La primera infancia
Alfonso Aguiló
Si quieres, puedes
Richard Vaughan

 

 

Desde muy al principio

        "Yo –comentaba Silvia, una de esas madres que saben reconocer sus errores y aprender de ellos– le di a mi primer hijo todo lo que se le antojaba.

        "Al más mínimo lloro, yo acudía corriendo. Ahora, a los cuatro años, es un pequeño tirano, y creo que eso se ha convertido en parte de su carácter, y me está costando cambiarlo, es tremendo. Es de esos niños que chascan los dedos y todo el mundo tiene que prestarles atención.

        "Con mi siguiente hija, que ya tiene casi dos años, aprendí la lección, y ya no me precipitaba a su lado, como con el mayor. He intentado que desde el principio comprenda que no puede manejarnos a todos a su capricho. Quiero que aprenda a pensar más en los demás, que vea por ejemplo que no debo ir recogiendo como una tonta todo lo que ella tira. Quiero que aprenda a ser paciente, a desarrollar un mínimo de orden, de autocontrol. Y estoy bastante satisfecha de la diferencia de resultados"

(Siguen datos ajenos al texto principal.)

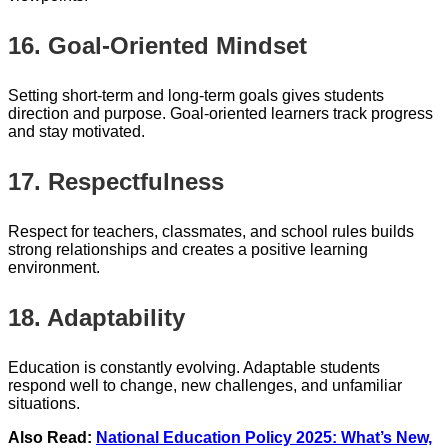
16. Goal-Oriented Mindset
Setting short-term and long-term goals gives students
direction and purpose. Goal-oriented learners track progress
and stay motivated.
17. Respectfulness
Respect for teachers, classmates, and school rules builds
strong relationships and creates a positive learning
environment.
18. Adaptability
Education is constantly evolving. Adaptable students
respond well to change, new challenges, and unfamiliar
situations.
Also Read:
National Education Policy 2025: What’s New,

        A veces puede parecer que los niños de pocos meses son seres de muy poca consciencia. Sin embargo, si se les observa atentamente, como supo hacer aquella madre, pronto se comprueba que desde los primeros meses el niño desarrolla su capacidad dominar la tensión que el acontecer ordinario de la vida le produce. El bebé ha de controlar los movimientos espontáneos para construir su comportamiento voluntario. Y la educación que reciba (porque a esas edades puede y debe haber ya una educación) ayudará o estorbará extraordinariamente en esa importante tarea.

        Si se satisfacen siempre todos sus antojos, se le impedirá desarrollar su capacidad de resistir el impulso y tolerar la frustración, y su carácter será egocéntrico y arrogante.

Porque observa todo

        — Tampoco se trata de negarle casi todo para que desarrolle más esas capacidades, supongo.

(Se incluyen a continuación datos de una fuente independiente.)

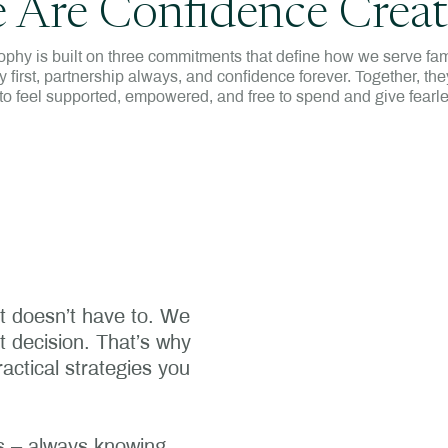
 Are Confidence Creat
ophy is built on three commitments that define how we serve fam
ty first, partnership always, and confidence forever. Together, they
to feel supported, empowered, and free to spend and give fearle
it doesn’t have to. We
nt decision. That’s why
actical strategies you
ils – always knowing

        No, porque eso fomentaría la decepción crónica, un sentimiento de permanente insatisfacción y un carácter desconfiado, escéptico o malhumorado.

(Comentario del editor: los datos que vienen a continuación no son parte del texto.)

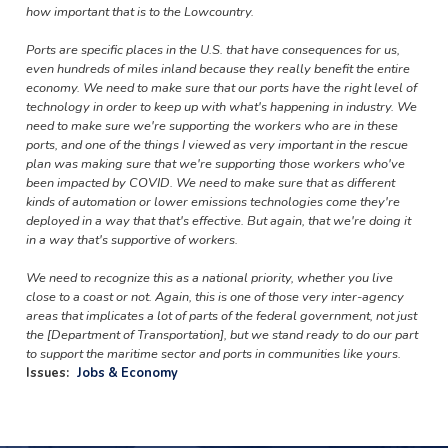
how important that is to the Lowcountry.
Ports are specific places in the U.S. that have consequences for us,
even hundreds of miles inland because they really benefit the entire
economy. We need to make sure that our ports have the right level of
technology in order to keep up with what's happening in industry. We
need to make sure we're supporting the workers who are in these
ports, and one of the things I viewed as very important in the rescue
plan was making sure that we're supporting those workers who've
been impacted by COVID. We need to make sure that as different
kinds of automation or lower emissions technologies come they're
deployed in a way that that's effective. But again, that we're doing it
in a way that's supportive of workers.
We need to recognize this as a national priority, whether you live
close to a coast or not. Again, this is one of those very inter-agency
areas that implicates a lot of parts of the federal government, not just
the [Department of Transportation], but we stand ready to do our part
to support the maritime sector and ports in communities like yours.
Issues
:
Jobs & Economy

        La mirada del niño es mucho más escudriñadora y despierta de lo que parece. Va configurando impresiones diversas sobre cómo funciona el mundo. Establece un diálogo minucioso y continuo con las personas que le rodean. Un diálogo que no es sólo de palabras, sino también de imitaciones, de búsquedas de aprobación, y de asimilación de gestos que observa. Y en esa sustanciosa interacción, se va configurando su memoria afectiva personal. Se hace una idea de qué, cuánto y cómo debe sentir ante cada tipo de suceso.

        Ese continuo goteo de experiencias afectivas va formando en él, de modo casi inadvertido, leyes por las que en lo sucesivo interpretará cómo debe ser su reacción y su estado de humor ante cada cosa. Se trata de un lento proceso que influye en su evolución afectiva, y también en el desarrollo de su inteligencia.

Afectos, inteligencia y sentimientos

        — ¿Cómo pueden influir los afectos en el desarrollo de la inteligencia?

        Piensa, por ejemplo, en la influencia de la motivación. Si es alta, y hay por tanto ilusión por aprender cosas y desarrollar sus destrezas y capacidades, la inteligencia irá rindiendo cada vez más. Por el contrario, una baja motivación dejará infecundos multitud de talentos personales.

        El desarrollo de la inteligencia está muy ligado a la educación de los sentimientos.

        En esos años se va constituyendo su sistema motivacional, por el que, ante algo nuevo, se sentirá incitado a explorarlo, o, por el contrario, a rehuirlo. Una correcta educación ha de proporcionar la seguridad y el apoyo afectivo necesarios para esos sucesivos encuentros con el lenguaje, con las tradiciones de la familia, los compañeros de colegio, la naturaleza, la cultura, con valores de todo orden. Según sea la calidad y cantidad de esos encuentros, así será el desarrollo de su espíritu.